In der Ruckhalde in St.Gallen soll ein genossenschaftliches Wohnquartier mit Raum für neue Wohnformen entstehen. So will es eine neu gegründete Interessengemeinschaft. Die Stadt signalisiert zumindest Gesprächsbereitschaft.

Die Ruckhalde soll als gemeinschaftliches Wohnquartier genossenschaftlich überbaut werden. (Bilder: pd)

Der Ruckhalden-Hang, auf dem sich früher die Appenzellerbahn hinauf schlängelte, soll zum gemeinschaftlichen Wohnquartier werden. So will es ein vierköpfiges Gremium, das vor kurzem den Verein IG Ruckhalde ins Leben gerufen hat. Lichtgestalter Marc Dietrich, Architektin Christine Egli, Interaktionsfachmann und SP-Stadtparlamentarier Peter Olibet sowie Saiten-Co-Verlagsleiter und Innovationsentwickler Philip Stuber bilden das Kernteam, das am Montag sein Konzept im «Lattich» vorgestellt hat.

Die Grundidee: Für einmal sollen nicht die Grundbesitzer (grösstenteils die Stadt sowie die Risalit AG) oder Investoren die treibende Kraft sein hinter einem grossen Neubauprojekt, sondern die Zivilgesellschaft, als deren Vertreter sich die IG Ruckhalde sieht. Die Zivilgesellschaft soll im ganzen Entwicklungs-, Planungs- und Bauprozess für das neu entstehende Quartier Ruckhalde-Tschudiwies eine tragende Rolle übernehmen. Man grenzt sich bewusst von der Begrifflichkeit der «partizipativen Prozesse» ab, bei denen die Stadt bisher jeweils im stillen Kämmerlein geplant und die Leute erst danach nach ihrer Meinung gefragt hat.

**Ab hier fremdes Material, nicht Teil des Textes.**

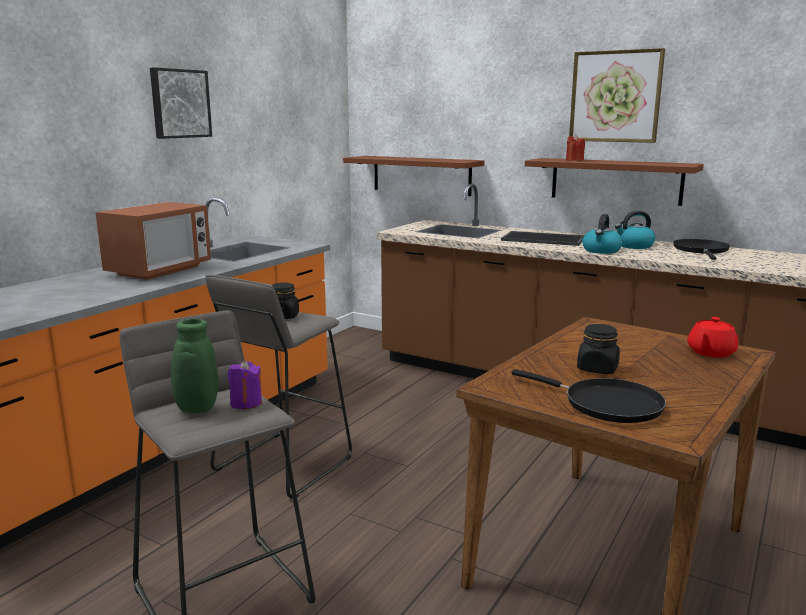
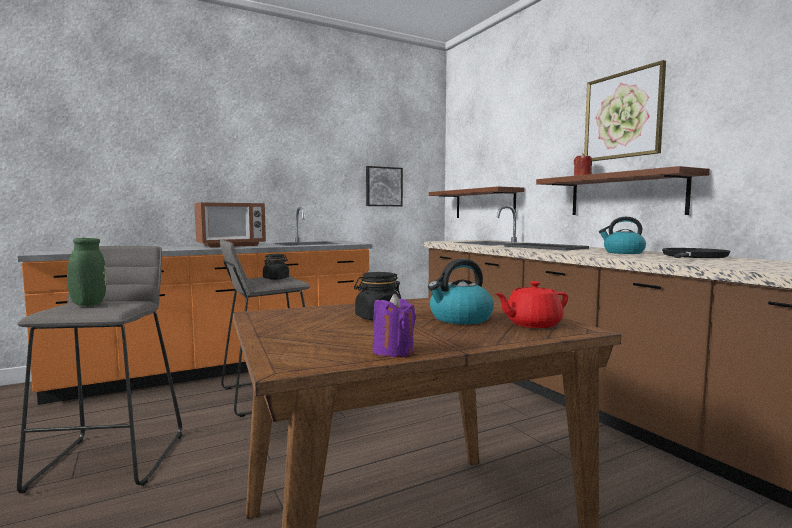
camera: 30 degrees right, 10 degrees down
(179, 103) = (286, 145): picture -> picture (383, 186)
(246, 403) = (118, 306): purple candle -> purple candle (393, 352)
(601, 251) = (576, 253): kettle -> kettle (460, 319)
(606, 404) = (305, 336): black frying pan -> none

Öffentlicher Infoanlass des Vereins «IG Ruckhalde» am 4. November 2019, 19 Uhr, Schulhaus St.Leonhard.

Anmeldung online.

In der Ruckhalde soll der Spiess umgedreht werden: Zuerst werden die Bedürfnisse der künftigen Quartierbewohner und der heutigen Anwohner im Tschudiwies erfragt. Erst dann beginnt eine noch zu gründende Dachorganisation, bestehend aus Mitgliedern der IG, Stadtbehörden und verschiedener Bauträger mit der Planung. In sogenannten «Echoräumen» soll der jeweilige Projektstand gespiegelt und so breit abgestützt werden. Je nach Thema wird offen oder gezielt dazu eingeladen.

Günstige Wohnungen, wenig Autos, viel Natur

«Wir wollen nicht zusehen, dass irgend ein grosser Investor kommt und hier eine Siedlung hinknallt, die dann einfach möglichst viel Gewinn abwerfen soll», sagt Christine Egli. Philip Stuber ergänzt, man solle sich einmal das tötelige Neubauquartier hinter dem Bundesverwaltungsgericht vergegenwärtigen. So etwas dürfe in St.Gallen nicht noch einmal gebaut werden.

Der Wohnungsmarkt sei in der Stadt St.Gallen zwar nicht so überhitzt wie in anderen Schweizer Städten, dennoch stagniere die Bevölkerungszahl. Ein Grund dafür sei fehlender attraktiver Wohnraum für Familien, schreibt die IG Ruckhalde in ihrem Konzeptpapier. Mit genossenschaftlichem Wohnungsbau würden die Wohnungen der Spekulation entzogen. Der vierköpfige Vereinsvorstand betont denn auch, keinerlei wirtschaftliche Eigentinteressen am Projekt zu haben.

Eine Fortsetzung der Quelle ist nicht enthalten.